[What you should do] Among the records below, find the line that has "vfov_deg: 6.5"; from there, give the lines again exactly, and stop after the line that has "exposure_s: 1/2500".

[Working data]
☆ ☆ ☆ ☆
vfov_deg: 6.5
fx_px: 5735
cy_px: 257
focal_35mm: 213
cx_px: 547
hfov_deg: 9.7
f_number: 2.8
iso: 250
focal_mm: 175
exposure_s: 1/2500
☆ ☆ ☆ ☆
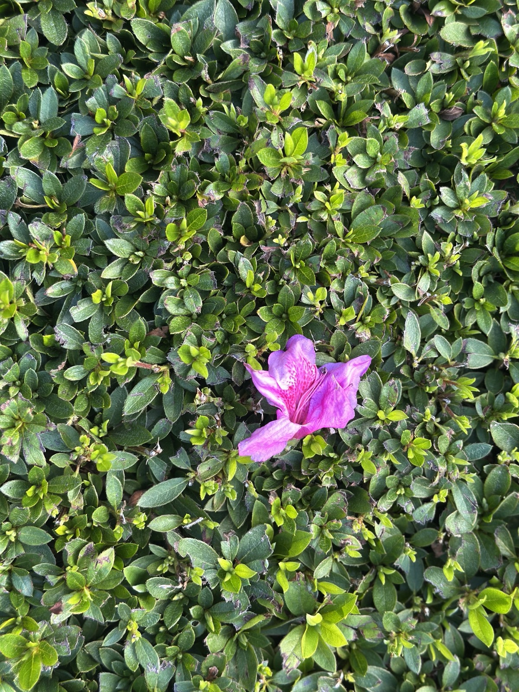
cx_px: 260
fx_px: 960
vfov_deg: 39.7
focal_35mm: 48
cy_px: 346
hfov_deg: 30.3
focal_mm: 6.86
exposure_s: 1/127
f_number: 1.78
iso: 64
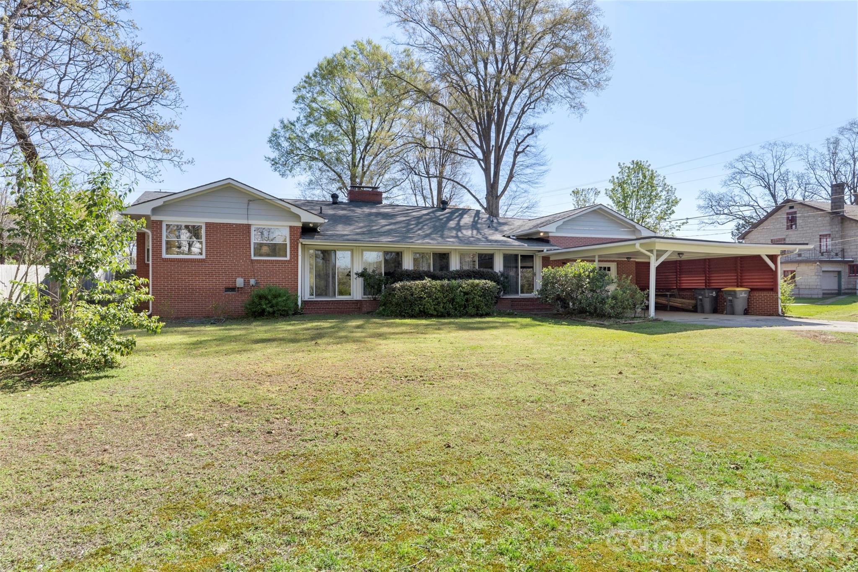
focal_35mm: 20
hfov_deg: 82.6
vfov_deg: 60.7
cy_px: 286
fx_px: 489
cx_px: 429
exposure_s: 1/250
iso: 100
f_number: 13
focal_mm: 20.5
☆ ☆ ☆ ☆
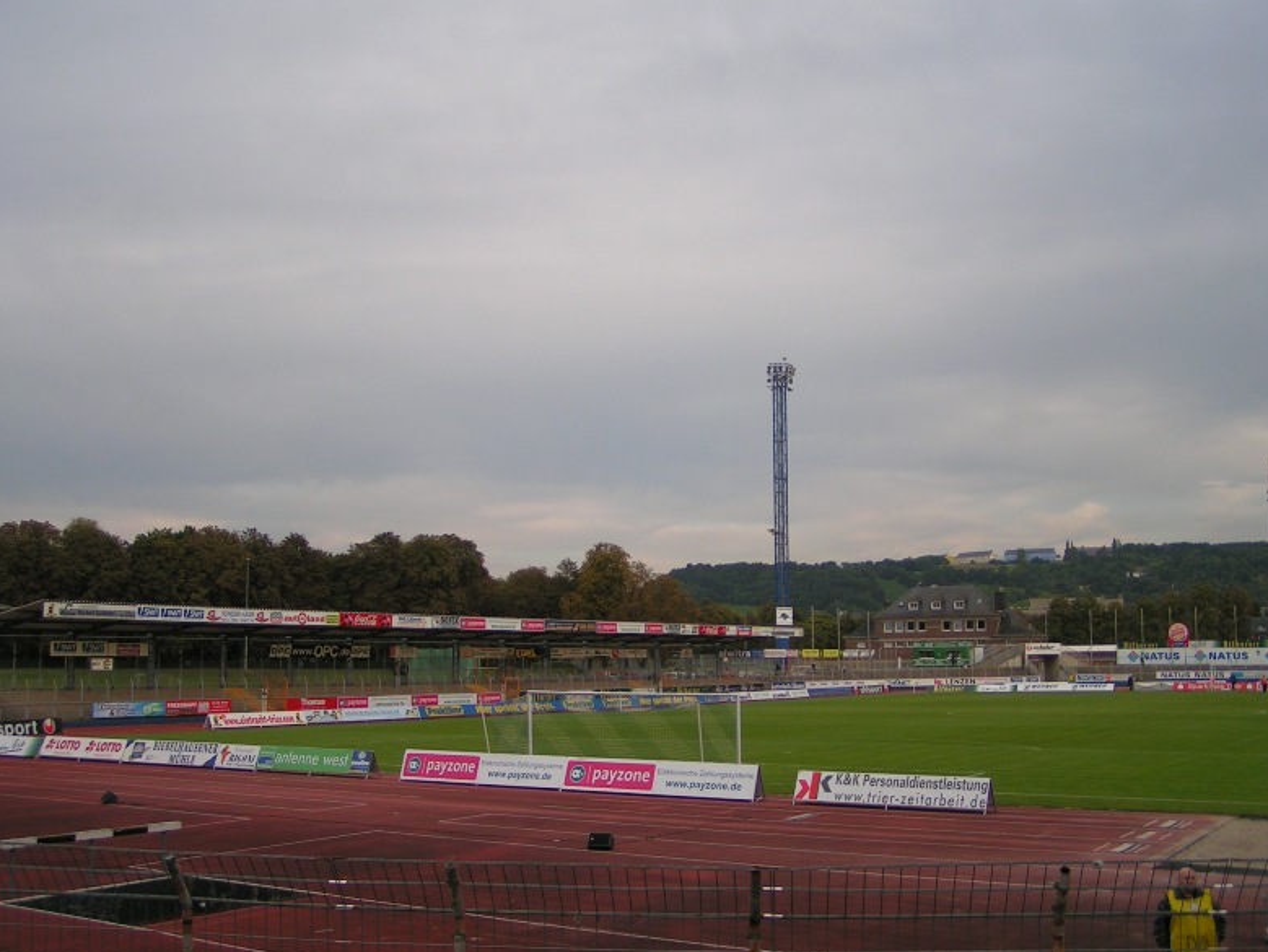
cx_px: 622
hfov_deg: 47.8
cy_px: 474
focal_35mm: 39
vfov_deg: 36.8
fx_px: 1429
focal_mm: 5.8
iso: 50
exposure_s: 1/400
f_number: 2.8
☆ ☆ ☆ ☆
[Solution]
vfov_deg: 6.5
fx_px: 5735
cy_px: 257
focal_35mm: 213
cx_px: 547
hfov_deg: 9.7
f_number: 2.8
iso: 250
focal_mm: 175
exposure_s: 1/2500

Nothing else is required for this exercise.